A typical comment when I’m frustrated from repeating myself about it-
Me – “Excuse me! Where are you going? Who are you expecting to clean up your plate? This is a family, not a hotel. We all work together to make it work. You’re not asked to do a whole lot. You can certainly take care of your own plate, and I expect you to look for ways to help out. Come on. Get a few things from the table.”
Back to this evening…
For a moment, I did wonder if she had ulterior motives.
Me – “You’re not trying to sell me on something you want to get like watching TV by helping out, are you?”
Her – “No, Daddy. I’m not trying to sell you. Is there anything I can help with?”
Me – “Well, I really appreciate that you asked and thought about how you could help like everyone else is doing. I’m proud of you.”
Nonna did find a couple small things that she could do like take mayo and ketchup to the table.
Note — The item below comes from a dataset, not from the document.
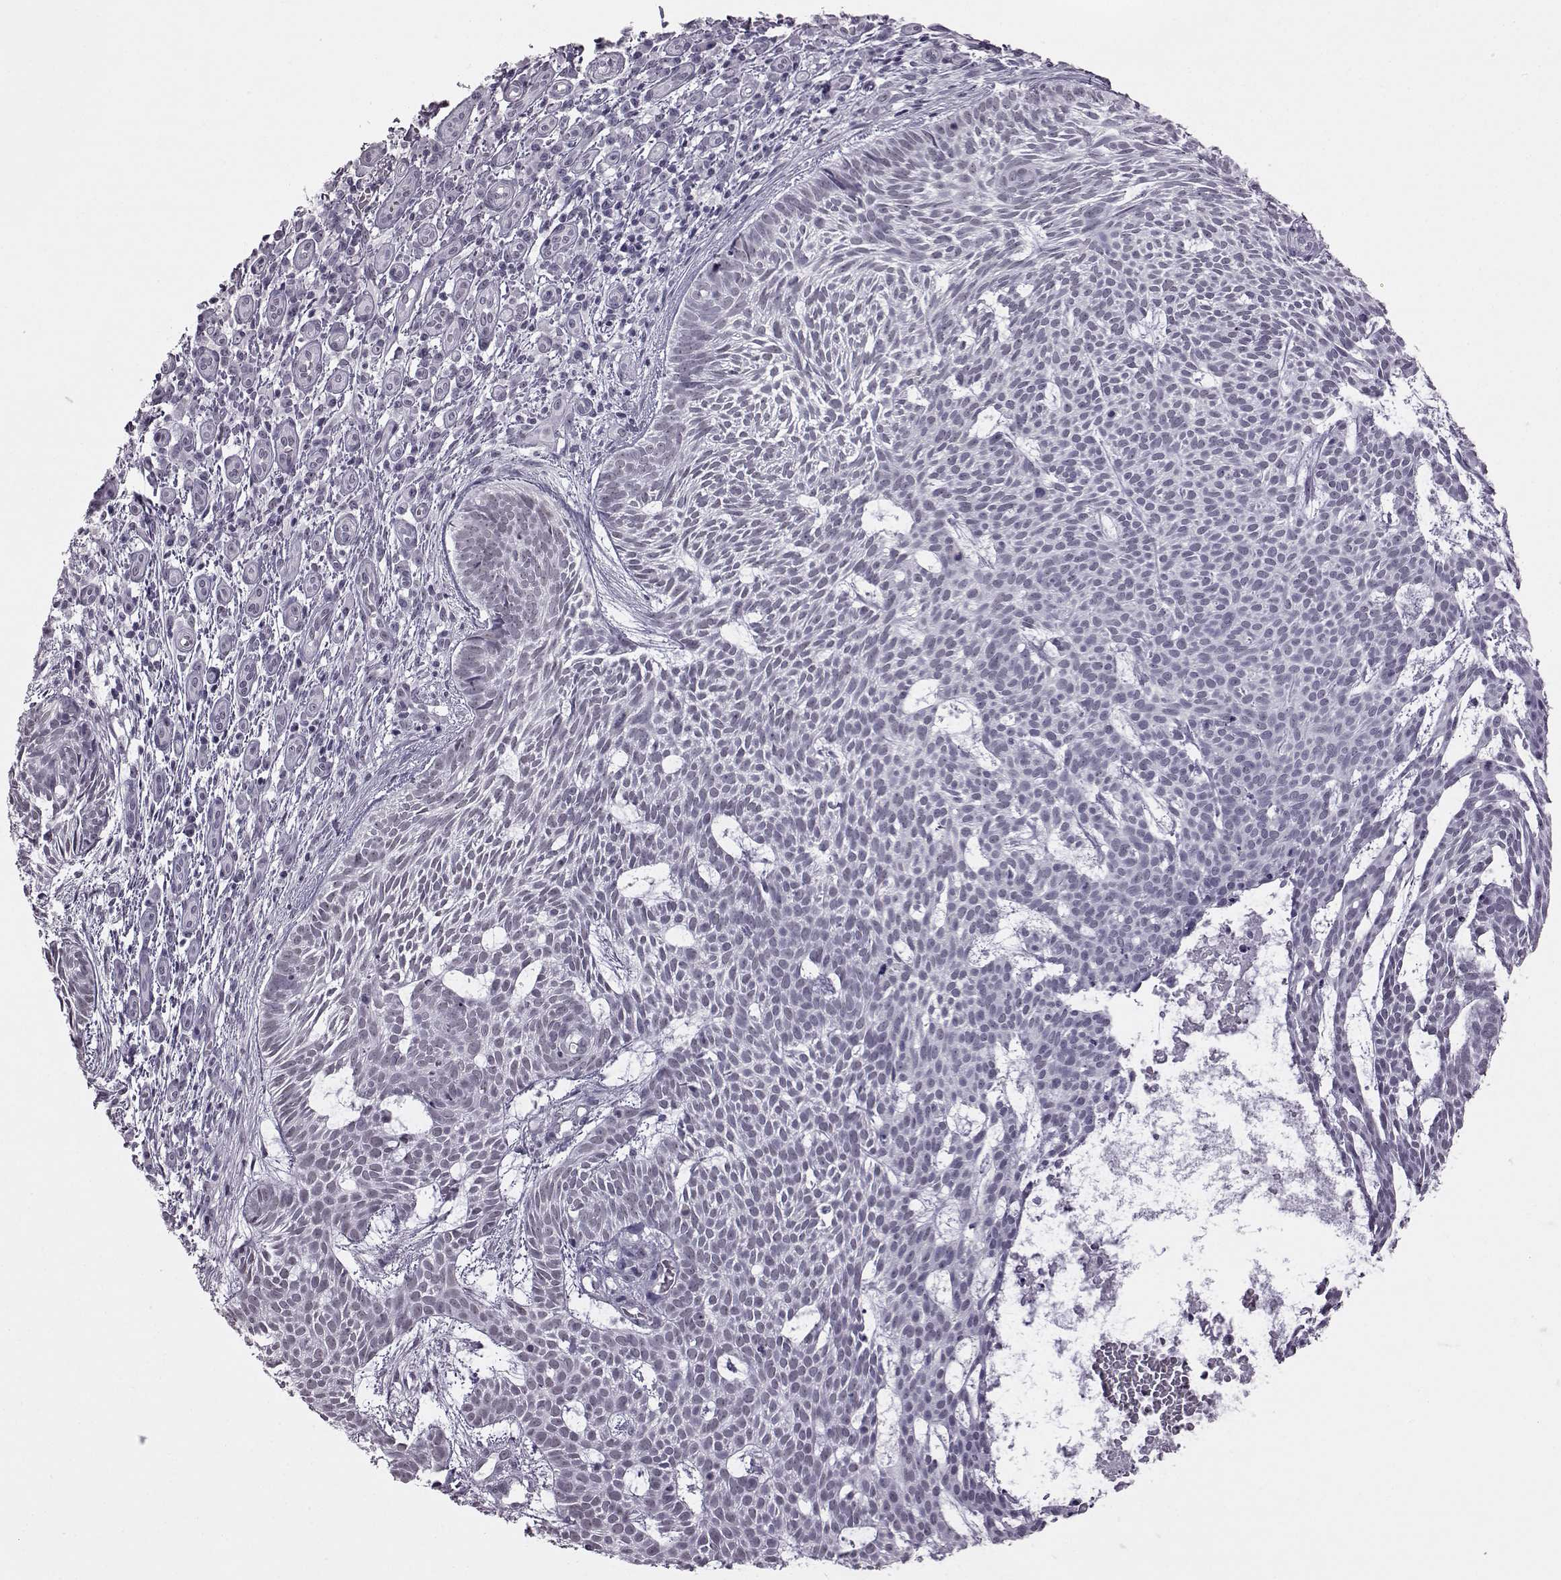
{"staining": {"intensity": "negative", "quantity": "none", "location": "none"}, "tissue": "skin cancer", "cell_type": "Tumor cells", "image_type": "cancer", "snomed": [{"axis": "morphology", "description": "Basal cell carcinoma"}, {"axis": "topography", "description": "Skin"}], "caption": "Protein analysis of basal cell carcinoma (skin) shows no significant positivity in tumor cells.", "gene": "ADGRG2", "patient": {"sex": "male", "age": 59}}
Then, she and I played hide-and-seek until dinner.
Sort of ironic, I guess. She showed signs of increased maturity, and then I prompted her to play hide-and-seek. But that seems like a good formula for a quality life.
Tend to tasks that help yourself and those around you.
Rinse and repeat.
Anyway, it takes a whole lot of modeling and repeating, but it’s always encouraging when you see values taking hold that will serve her well in life.